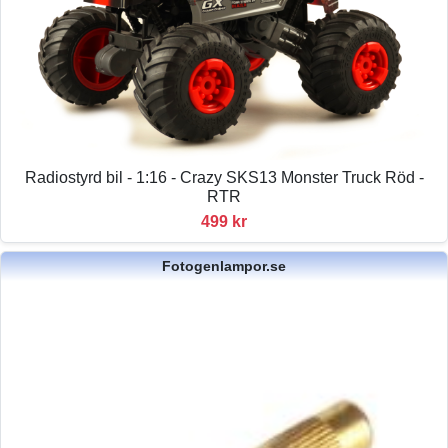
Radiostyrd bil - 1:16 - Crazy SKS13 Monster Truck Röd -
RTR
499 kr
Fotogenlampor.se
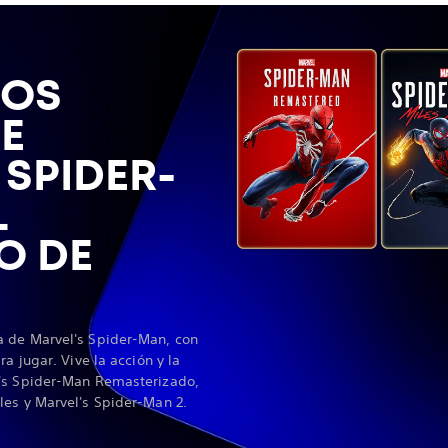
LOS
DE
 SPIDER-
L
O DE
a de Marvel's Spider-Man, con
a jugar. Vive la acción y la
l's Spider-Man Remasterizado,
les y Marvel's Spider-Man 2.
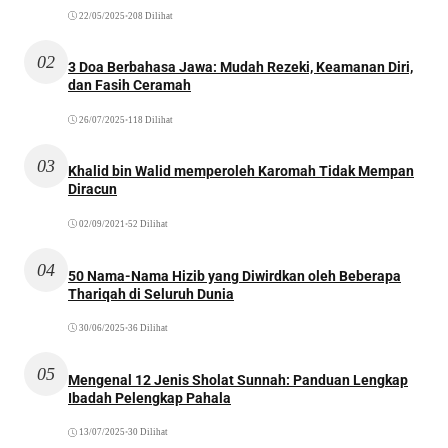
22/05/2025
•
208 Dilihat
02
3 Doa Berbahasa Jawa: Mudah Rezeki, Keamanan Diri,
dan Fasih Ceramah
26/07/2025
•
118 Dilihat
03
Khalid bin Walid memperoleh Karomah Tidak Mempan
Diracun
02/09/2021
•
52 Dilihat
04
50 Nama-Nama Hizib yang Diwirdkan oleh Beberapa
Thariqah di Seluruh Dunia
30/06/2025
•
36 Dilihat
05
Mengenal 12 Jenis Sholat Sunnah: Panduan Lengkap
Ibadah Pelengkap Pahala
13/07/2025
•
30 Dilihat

◇ ◇ ◇

| Work item |
Search the data above for the string "Marvel" and copy each line that has it.

| Solution to the problem |
a de Marvel's Spider-Man, con
les y Marvel's Spider-Man 2.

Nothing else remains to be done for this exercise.